Torah reference: The Holiday of Chanukah is of rabbinical origin. The sages based their establishment of the Chanukah festival on the miracle of the one undefiled cruse that had oil sufficient for one day, but which lasted for eight days (Babylonian Talmud, Tractate Shabbat, 21b).
When it began:
Chanukah means “dedication” or “induction.” Following their victory over the Greeks, the Maccabees rededicated the Holy Temple (the Second Temple) and its altar, which had been desecrated and defiled by the pagan invaders. The word Chanukah can also be divided into two: Chanu—they rested, and Kaf hay which has the numerical value of 25. On the twenty-fifth day of the Hebrew month of Kislev, the Maccabees rested from their battle, and triumphantly marched into the Holy Temple in Jerusalem, ready to rededicate it.

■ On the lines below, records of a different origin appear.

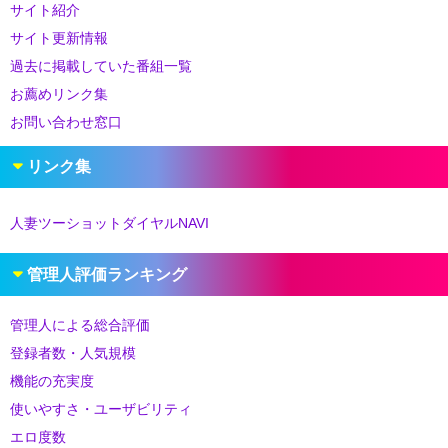
サイト紹介
サイト更新情報
過去に掲載していた番組一覧
お薦めリンク集
お問い合わせ窓口
リンク集
人妻ツーショットダイヤルNAVI
管理人評価ランキング
管理人による総合評価
登録者数・人気規模
機能の充実度
使いやすさ・ユーザビリティ
エロ度数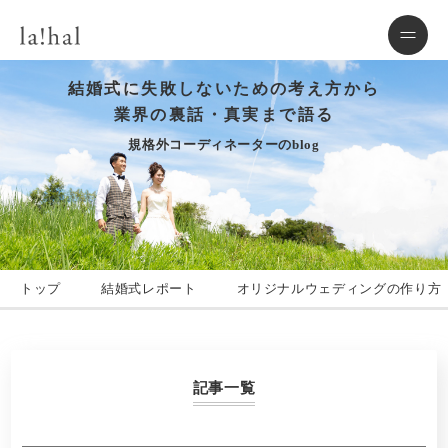
結婚式に失敗しないための考え方から
業界の裏話・真実まで語る
規格外コーディネーターのblog
トップ
結婚式レポート
オリジナルウェディングの作り方
記事一覧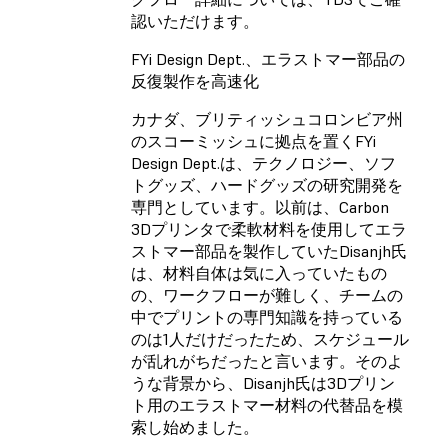
認いただけます。
FYi Design Dept.、エラストマー部品の
反復製作を高速化
カナダ、ブリティッシュコロンビア州
のスコーミッシュに拠点を置くFYi
Design Dept.は、テクノロジー、ソフ
トグッズ、ハードグッズの研究開発を
専門としています。以前は、Carbon
3Dプリンタで柔軟材料を使用してエラ
ストマー部品を製作していたDisanjh氏
は、材料自体は気に入っていたもの
の、ワークフローが難しく、チームの
中でプリントの専門知識を持っている
のは1人だけだったため、スケジュール
が乱れがちだったと言います。そのよ
うな背景から、Disanjh氏は3Dプリン
ト用のエラストマー材料の代替品を模
索し始めました。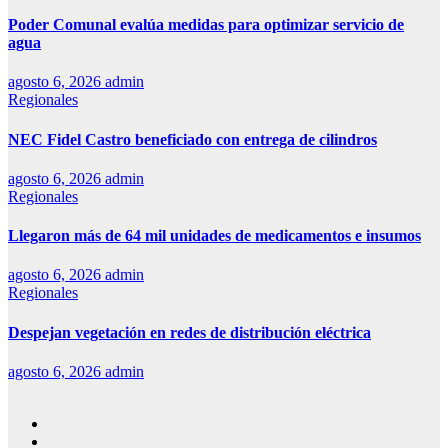
Poder Comunal evalúa medidas para optimizar servicio de
agua
agosto 6, 2026
admin
Regionales
NEC Fidel Castro beneficiado con entrega de cilindros
agosto 6, 2026
admin
Regionales
Llegaron más de 64 mil unidades de medicamentos e insumos
agosto 6, 2026
admin
Regionales
Despejan vegetación en redes de distribución eléctrica
agosto 6, 2026
admin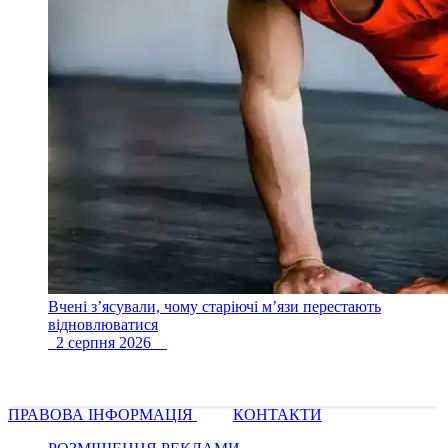
Вчені з’ясували, чому старіючі м’язи перестають
відновлюватися
2 серпня 2026
ПРАВОВА ІНФОРМАЦІЯ
КОНТАКТИ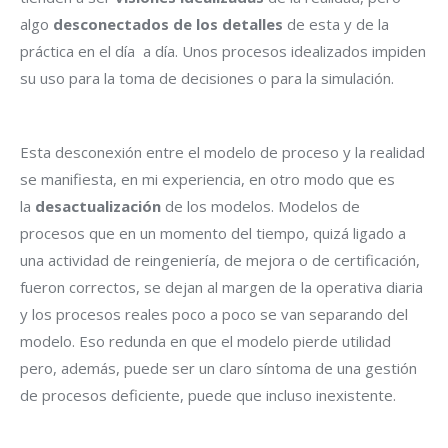
algo
desconectados de los detalles
de esta y de la
práctica en el día a día. Unos procesos idealizados impiden
su uso para la toma de decisiones o para la simulación.
Esta desconexión entre el modelo de proceso y la realidad
se manifiesta, en mi experiencia, en otro modo que es
la
desactualización
de los modelos. Modelos de
procesos que en un momento del tiempo, quizá ligado a
una actividad de reingeniería, de mejora o de certificación,
fueron correctos, se dejan al margen de la operativa diaria
y los procesos reales poco a poco se van separando del
modelo. Eso redunda en que el modelo pierde utilidad
pero, además, puede ser un claro síntoma de una gestión
de procesos deficiente, puede que incluso inexistente.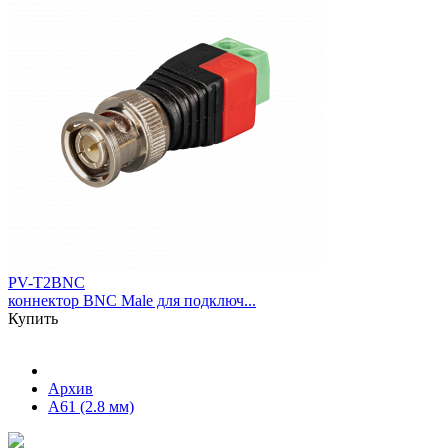
PV-T2BNC
коннектор BNC Male для подключ...
Купить
Архив
A61 (2.8 мм)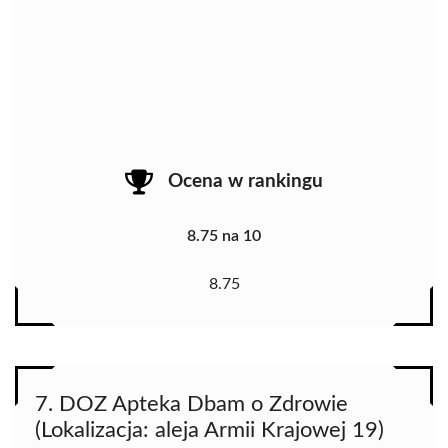
Ocena w rankingu
8.75 na 10
8.75
7. DOZ Apteka Dbam o Zdrowie
(Lokalizacja: aleja Armii Krajowej 19)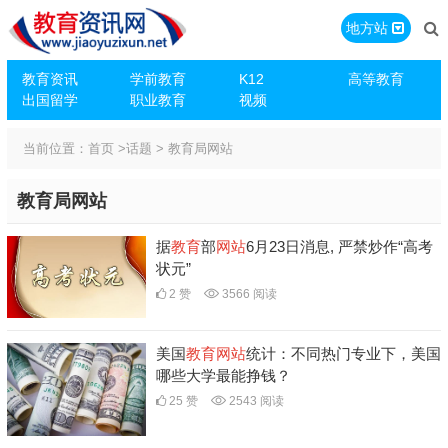
地方站
教育资讯
学前教育
K12
高等教育
出国留学
职业教育
视频
当前位置：
首页
>
话题
> 教育局网站
教育局网站
据
教育
部
网站
6月23日消息, 严禁炒作“高考
状元”
2 赞
3566 阅读
美国
教育
网站
统计：不同热门专业下，美国
哪些大学最能挣钱？
25 赞
2543 阅读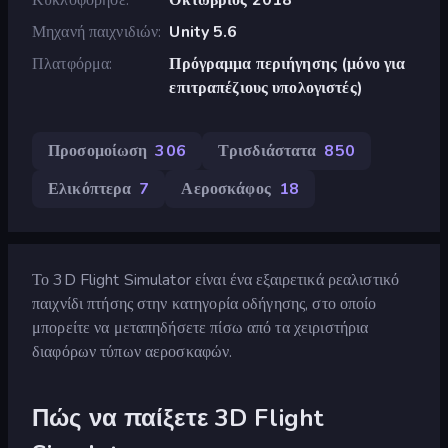
Μηχανή παιχνιδιών
Unity 5.6
Πλατφόρμα
Πρόγραμμα περιήγησης (μόνο για
επιτραπέζιους υπολογιστές)
Προσομοίωση
306
Τρισδιάστατα
850
Ελικόπτερα
7
Αεροσκάφος
18
Το 3D Flight Simulator είναι ένα εξαιρετικά ρεαλιστικό
παιχνίδι πτήσης στην κατηγορία οδήγησης, στο οποίο
μπορείτε να μεταπηδήσετε πίσω από τα χειριστήρια
διαφόρων τύπων αεροσκαφών.
Πώς να παίξετε 3D Flight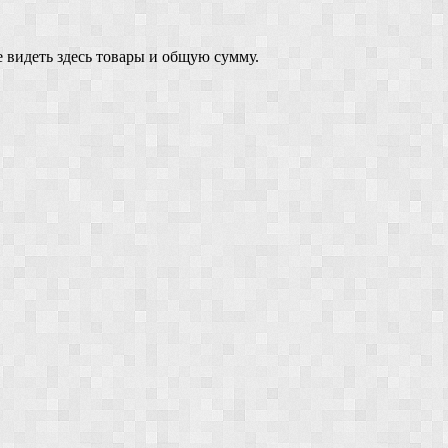
 видеть здесь товары и общую сумму.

When the miracle of the oil occurred in 139 BCE, the Jews celebrated. The rabbis then proclaimed that these eight days should become an annual holiday on the Jewish calendar. The next year, 138 BCE, Chanukah was celebrated for the first time, complete with the lighting of the Chanukah menorah.
How it’s observed today:
The menorah is lit each night of Chanukah, complete with the recital of special blessings. We start with one candle, adding an additional one each night, beginning from left to right. The prayer services throughout Chanukah include a Torah reading and the recital of Hallel. The Al Hanisim prayer for Chanukah is inserted in both the daily prayers and the Birkat Hamazon (Grace after Meals).
Singing Maoz Tzur and other songs of praise to God after the candle lighting.
Eating donuts (Sufganiyot) and latkes, in tribute to the miracle of the one (1) pure flask of oil that was found in the Temple and burned in the Menorah for 8 days.
Chanukah gelt/gifts are distributed.